Montag, 25. Februar 2008 22:19

Put, Put, Put!Lustige Mechaniker, Teil 1: “Schaun Sie, bei ihrer Vespa müssen sie den Öl-Messstab nicht nur reinstecken, sie müssen ihn auch ganz reindrehen, und dann wieder rausziehen, und dann muss das Öl auf Maximum sein. So wie Sie das gemacht haben… Sie haben das nur reingesteckt… da haben Sie dann einen halben Liter Öl zuviel drin. Das ist dann über Maximum. Sehen Sie. Da haben Sie zuviel Öl eingefüllt” – “Aha. Aber… ich hab das noch nie angerührt. Sie haben vor einem halben Jahr da Öl reingegeben!”

Lustige Mechaniker, Teil 2: “Die haben mir echt das Ding da auf der Seite rausgerissen und 3 Liter Benzin geklaut? Kann das nicht irgendwie so rausfallen oder abreißen?” – “Nein, das reiß so nicht ab.
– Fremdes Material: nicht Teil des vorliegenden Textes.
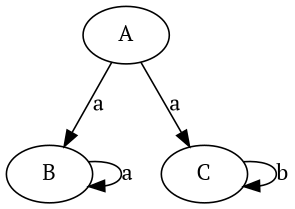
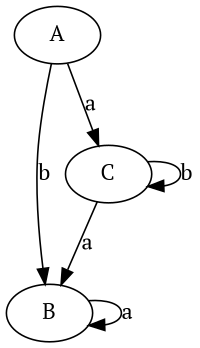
  digraph {
    fontname="PT Serif"
    node [fontname="PT Serif"]
    edge [fontname="PT Serif"]
    A
    B
    C
-   A -> B [label=a]
+   A -> B [label=b]
    A -> C [label=a]
    B -> B [label=a]
+   C -> B [label=a]
    C -> C [label=b]
  }
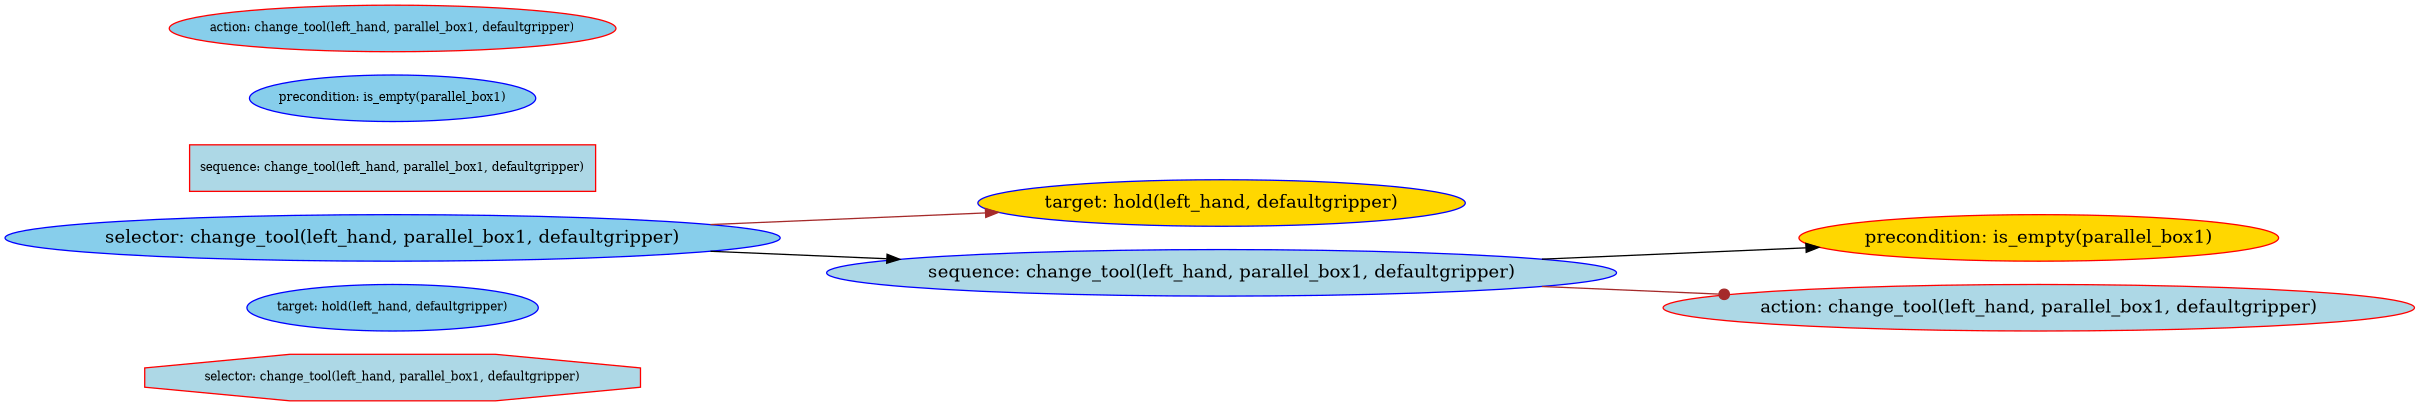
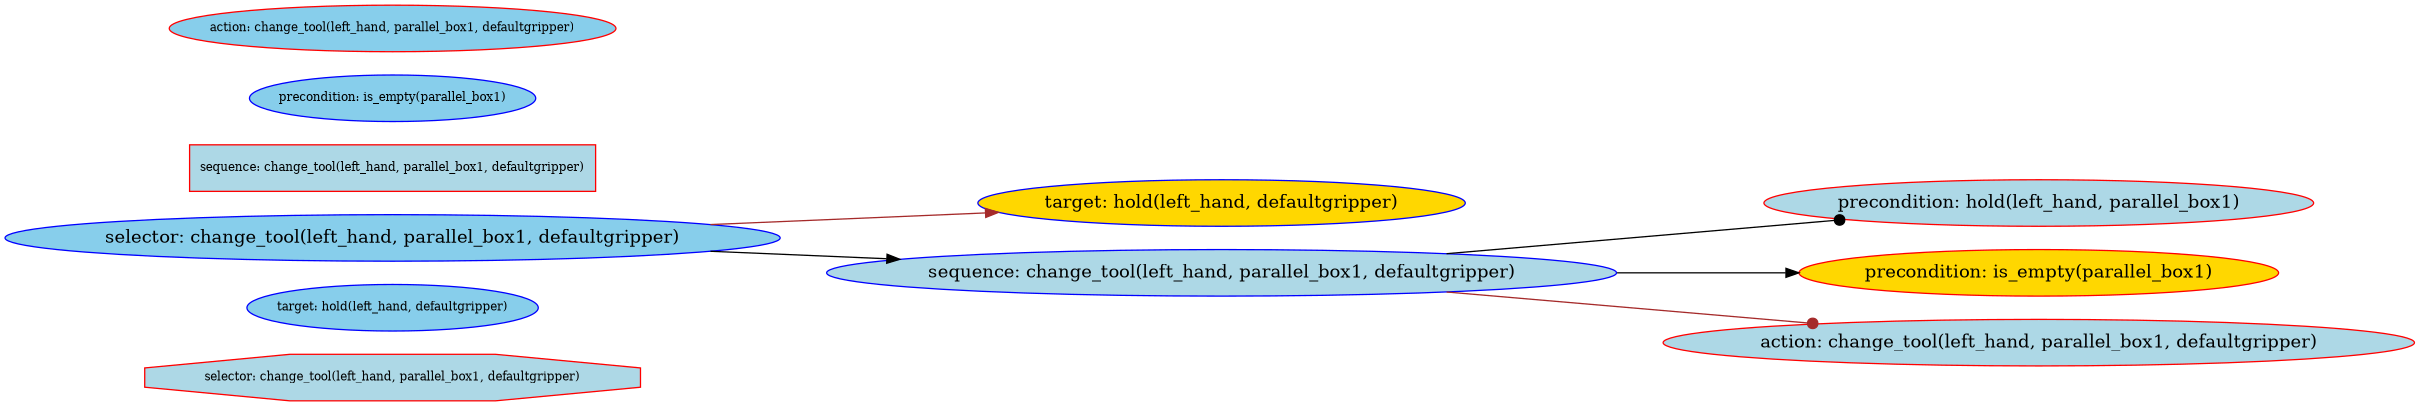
  digraph {
    fontname="times-roman"
    ordering=out
    rankdir=LR
    node [fillcolor=lightblue fontname="times-roman" style=filled color=red]
    edge [fontname="times-roman" color=black arrowhead=normal]
    n1 [fontcolor=black fontsize=9 label="selector: change_tool(left_hand, parallel_box1, defaultgripper)" shape=octagon]
    n2 [fillcolor=skyblue fontcolor=black fontsize=9 label="target: hold(left_hand, defaultgripper)" shape=ellipse color=blue]
    "selector: change_tool(left_hand, parallel_box1, defaultgripper)" [fillcolor=skyblue color=blue]
    "target: hold(left_hand, defaultgripper)" [fillcolor=gold color=blue]
    "sequence: change_tool(left_hand, parallel_box1, defaultgripper)" [color=blue]
    n6 [fontcolor=black fontsize=9 label="sequence: change_tool(left_hand, parallel_box1, defaultgripper)" shape=box]
+   "precondition: hold(left_hand, parallel_box1)"
    "precondition: is_empty(parallel_box1)" [fillcolor=gold]
    "action: change_tool(left_hand, parallel_box1, defaultgripper)"
    n10 [fillcolor=skyblue fontcolor=black fontsize=9 label="precondition: is_empty(parallel_box1)" shape=ellipse color=blue]
    n11 [fillcolor=skyblue fontcolor=black fontsize=9 label="action: change_tool(left_hand, parallel_box1, defaultgripper)" shape=ellipse]
    "selector: change_tool(left_hand, parallel_box1, defaultgripper)" -> "target: hold(left_hand, defaultgripper)" [color=brown]
    "selector: change_tool(left_hand, parallel_box1, defaultgripper)" -> "sequence: change_tool(left_hand, parallel_box1, defaultgripper)"
+   "sequence: change_tool(left_hand, parallel_box1, defaultgripper)" -> "precondition: hold(left_hand, parallel_box1)" [arrowhead=dot]
    "sequence: change_tool(left_hand, parallel_box1, defaultgripper)" -> "precondition: is_empty(parallel_box1)"
    "sequence: change_tool(left_hand, parallel_box1, defaultgripper)" -> "action: change_tool(left_hand, parallel_box1, defaultgripper)" [color=brown arrowhead=dot]
  }
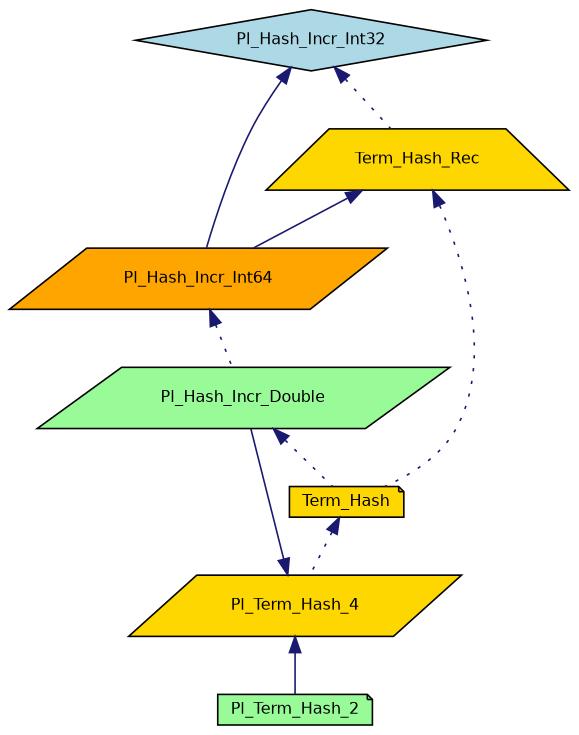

Das hat jemand rausgerissen” – “Passiert sowas oft?” – “He, haben wir das schon einmal gehabt, dass wer bei einer Vespa von unten den Benzin rausholt? Was? … Ja? … Nein. Das war das erste mal.”

Falls das jetzt modern wird, hab ich wohl die Indexvespa. Soll ich das jetzt anzeigen? Zahlt das die Versicherung?